Task list:
[1] In the commit page, on what date was the commit authored, and by whom?
[2] Please extend the commit page from where it stops.

*** Excerpted passage ***

Issue #9319: Include the filename in "Non-UTF8 code ..." syntax error.

fe7c5b5b · Victor Stinner · 7f2fee36 · fe7c5b5b · fe7c5b5b · fe7c5b5b
Commit fe7c5b5b authored Apr 05, 2011 by Victor Stinner
6 changed files
--- a/Lib/test/test_imp.py
+++ b/Lib/test/test_imp.py
@@ -58,6 +58,12 @@ class ImportTests(unittest.TestCase):
            with imp.find_module('module_' + mod, self.test_path)[0] as fd:
                self.assertEqual(fd.encoding, encoding)

+        path = [os.path.dirname(__file__)]
+        self.assertRaisesRegex(SyntaxError,
+            r"Non-UTF-8 code starting with '\\xf6'"
+            r" in file .*badsyntax_pep3120.py",
+            imp.find_module, 'badsyntax_pep3120', path)
+
    def test_issue1267(self):
        for mod, encoding, _ in self.test_strings:
            fp, filename, info  = imp.find_module('module_' + mod,

--- a/Misc/NEWS
+++ b/Misc/NEWS
@@ -10,6 +10,8 @@ What's New in Python 3.3 Alpha 1?

*** Data excerpts ***

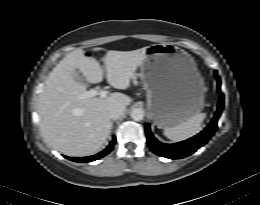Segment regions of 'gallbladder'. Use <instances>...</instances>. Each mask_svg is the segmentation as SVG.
I'll use <instances>...</instances> for the list:
<instances>
[{"mask_svg": "<svg viewBox=\"0 0 260 205\" xmlns=\"http://www.w3.org/2000/svg\"><path fill=\"white\" fill-rule=\"evenodd\" d=\"M76 80L79 81L82 84H87V82L85 81L84 77L81 74H78L76 76Z\"/></svg>", "mask_w": 260, "mask_h": 205, "instance_id": "obj_1", "label": "gallbladder"}]
</instances>
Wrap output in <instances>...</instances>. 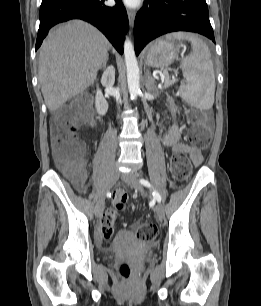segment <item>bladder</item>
Masks as SVG:
<instances>
[{
  "label": "bladder",
  "mask_w": 261,
  "mask_h": 306,
  "mask_svg": "<svg viewBox=\"0 0 261 306\" xmlns=\"http://www.w3.org/2000/svg\"><path fill=\"white\" fill-rule=\"evenodd\" d=\"M132 239V235L129 232L126 231H121L118 234L116 243H115V249L113 251L107 252L105 255V258L108 260L111 257H113V255L116 252H127V247L129 245L128 240Z\"/></svg>",
  "instance_id": "bladder-1"
}]
</instances>
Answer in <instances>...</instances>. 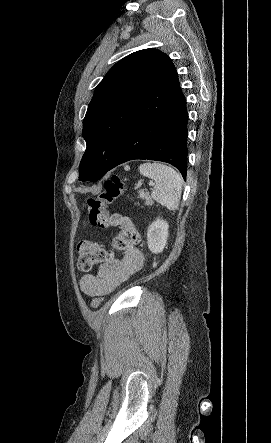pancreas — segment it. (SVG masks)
Wrapping results in <instances>:
<instances>
[{"label": "pancreas", "instance_id": "1", "mask_svg": "<svg viewBox=\"0 0 271 443\" xmlns=\"http://www.w3.org/2000/svg\"><path fill=\"white\" fill-rule=\"evenodd\" d=\"M139 198L145 200L146 206H152V204H154L151 196H149V192H139Z\"/></svg>", "mask_w": 271, "mask_h": 443}]
</instances>
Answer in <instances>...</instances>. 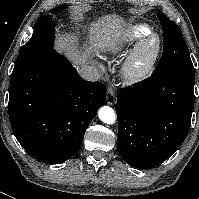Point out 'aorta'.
I'll return each instance as SVG.
<instances>
[{
    "instance_id": "1",
    "label": "aorta",
    "mask_w": 199,
    "mask_h": 199,
    "mask_svg": "<svg viewBox=\"0 0 199 199\" xmlns=\"http://www.w3.org/2000/svg\"><path fill=\"white\" fill-rule=\"evenodd\" d=\"M99 119L106 124H113L116 116L114 110L109 106H103L99 110Z\"/></svg>"
}]
</instances>
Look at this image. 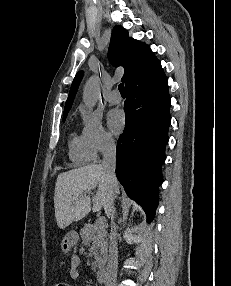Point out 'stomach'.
Returning a JSON list of instances; mask_svg holds the SVG:
<instances>
[{
  "mask_svg": "<svg viewBox=\"0 0 231 286\" xmlns=\"http://www.w3.org/2000/svg\"><path fill=\"white\" fill-rule=\"evenodd\" d=\"M78 234L75 231L68 232L62 240L61 249L64 253H68L78 242Z\"/></svg>",
  "mask_w": 231,
  "mask_h": 286,
  "instance_id": "0dacf381",
  "label": "stomach"
}]
</instances>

***

Expected results:
[1] Apr 05, 2011, by Victor Stinner.

[2]
 Core and Builtins
 -----------------

+- Issue #9319: Include the filename in "Non-UTF8 code ..." syntax error.
+
 - Issue #10785: Store the filename as Unicode in the Python parser.

 - Issue #11619: _PyImport_LoadDynamicModule() doesn't encode the path to bytes

--- a/Parser/tokenizer.c
+++ b/Parser/tokenizer.c
@@ -1690,17 +1690,18 @@ PyTokenizer_Get(struct tok_state *tok, char **p_start, char **p_end)
    return result;
 }

-/* Get -*- encoding -*- from a Python file.
+/* Get the encoding of a Python file. Check for the coding cookie and check if
+   the file starts with a BOM.

-   PyTokenizer_FindEncoding returns NULL when it can't find the encoding in
-   the first or second line of the file (in which case the encoding
-   should be assumed to be PyUnicode_GetDefaultEncoding()).
+   PyTokenizer_FindEncodingFilename() returns NULL when it can't find the
+   encoding in the first or second line of the file (in which case the encoding
+   should be assumed to be UTF-8).
+
+   The char* returned is malloc'ed via PyMem_MALLOC() and thus must be freed
+   by the caller. */

-   The char * returned is malloc'ed via PyMem_MALLOC() and thus must be freed
-   by the caller.
-*/
 char *
-PyTokenizer_FindEncoding(int fd)
+PyTokenizer_FindEncodingFilename(int fd, PyObject *filename)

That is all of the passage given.